[About this task]: Could you filter the records below and keep only the lines with the word "dashed"?

[Provided records]:
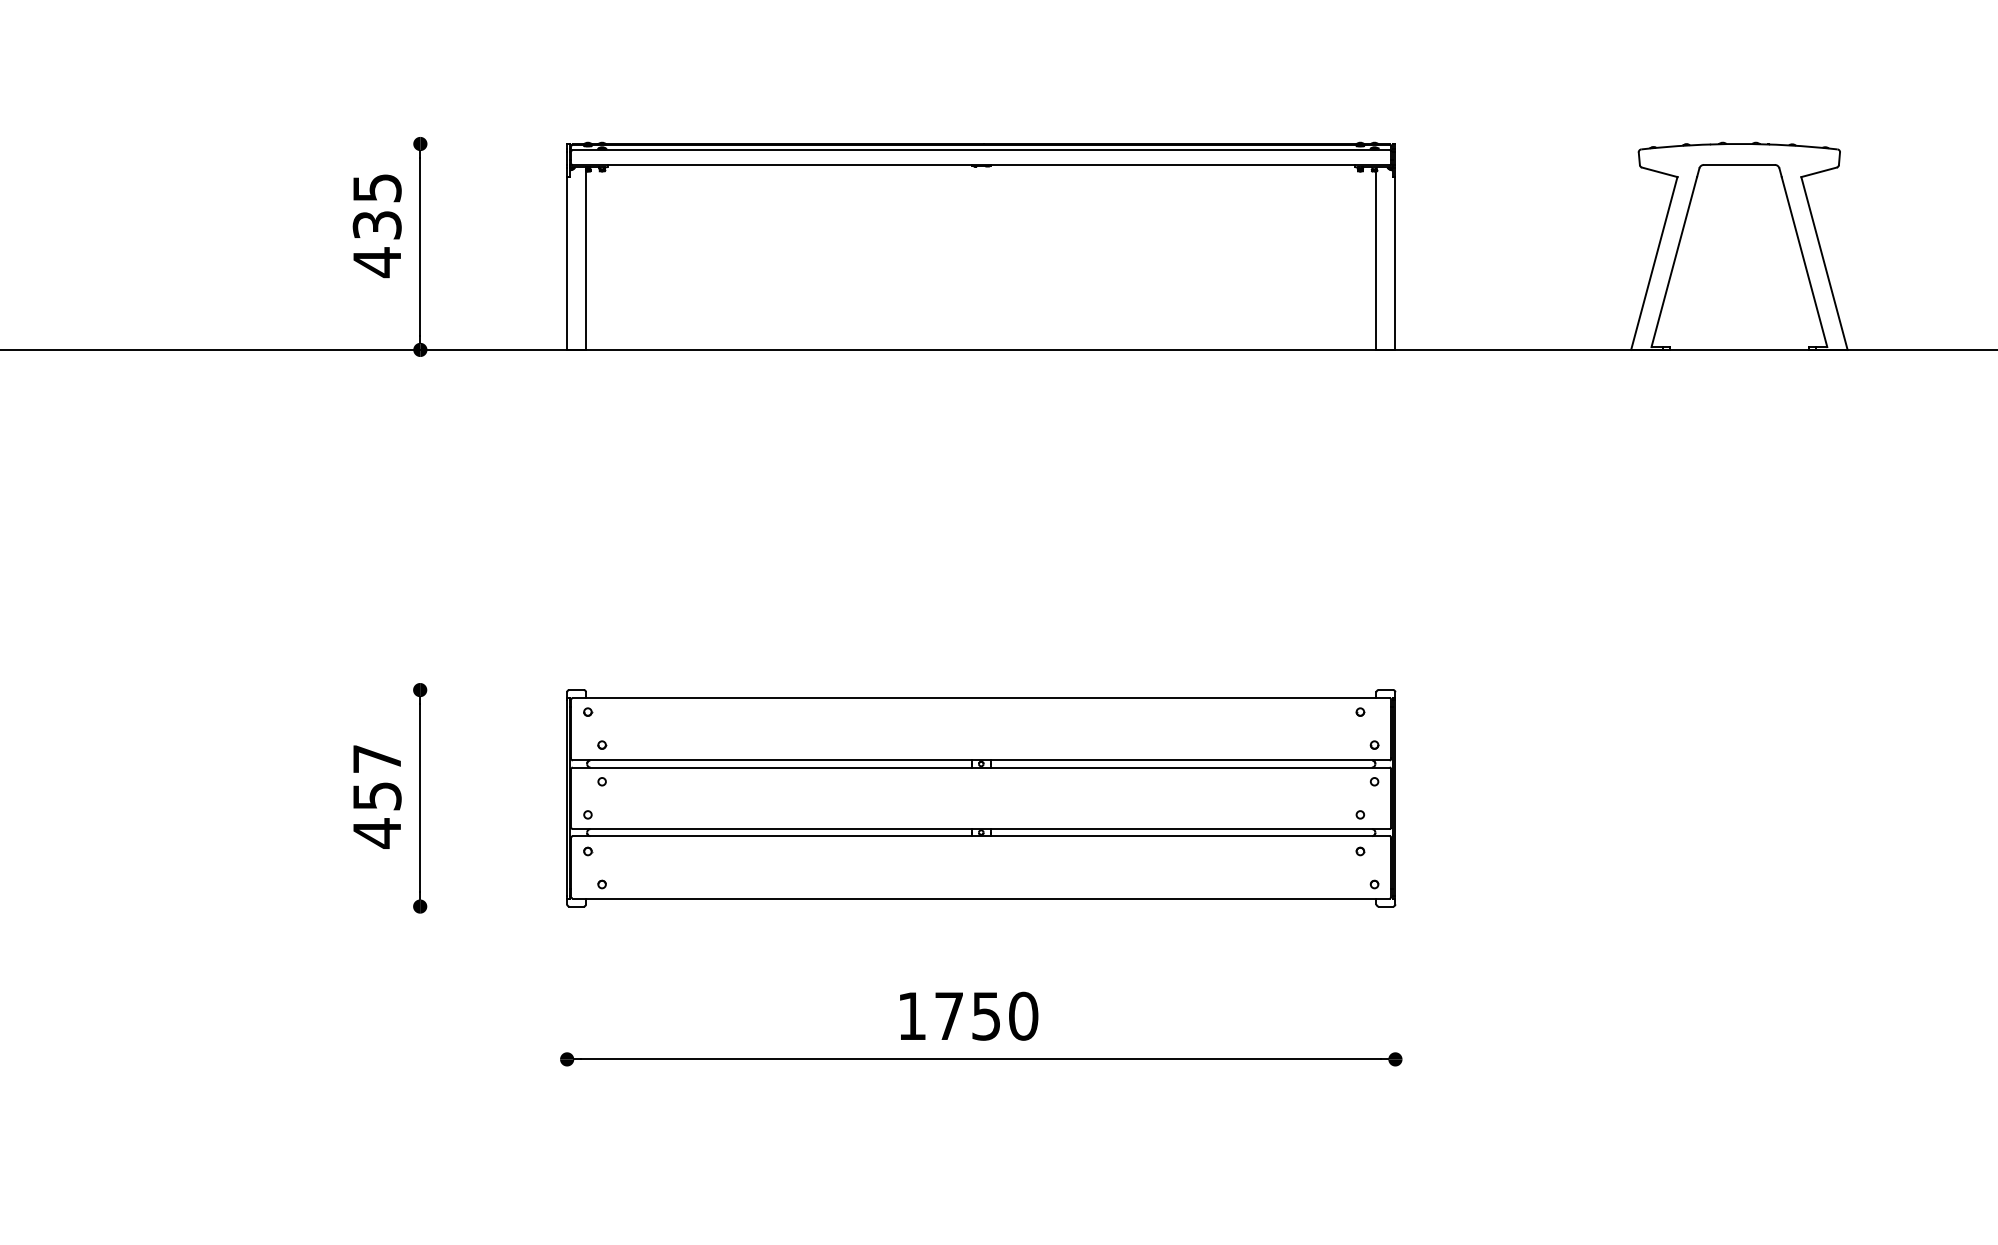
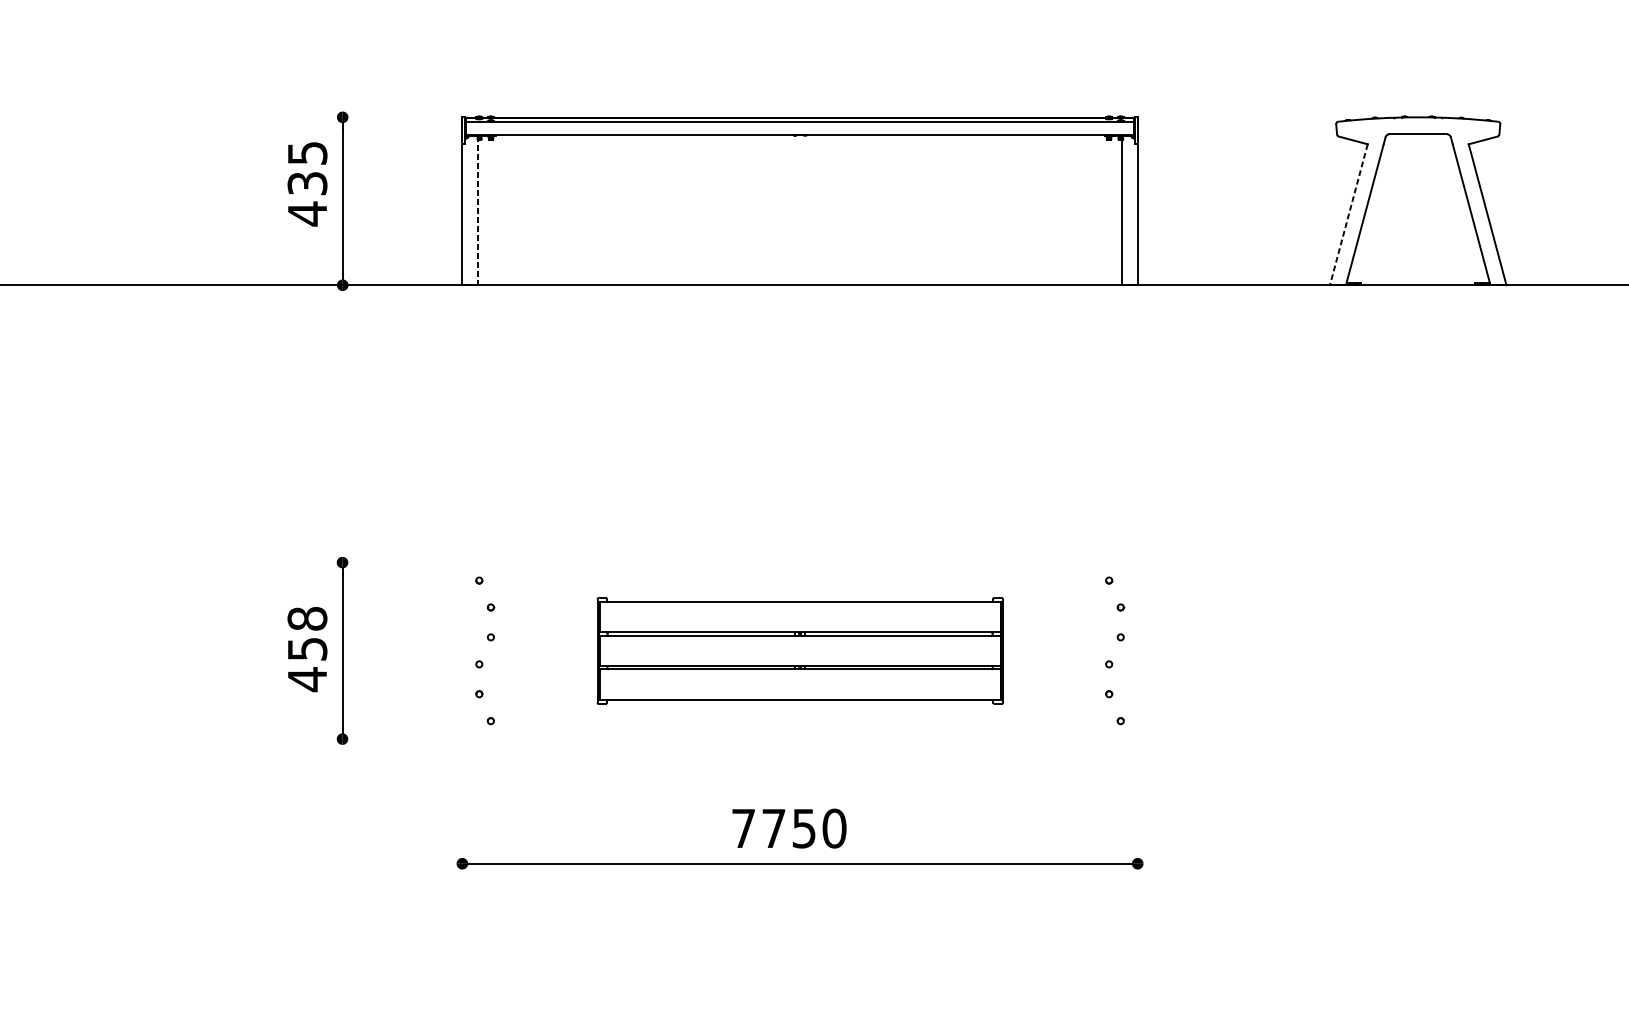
line: (586, 259) -> (478, 211), solid -> dashed
line: (1654, 264) -> (1348, 215), solid -> dashed
text: (376, 758) -> (306, 618), 457 -> 458
part: (981, 798) -> (800, 651), size x0.6
text: (911, 1015) -> (743, 827), 1750 -> 7750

[The answer]:
line: (586, 259) -> (478, 211), solid -> dashed
line: (1654, 264) -> (1348, 215), solid -> dashed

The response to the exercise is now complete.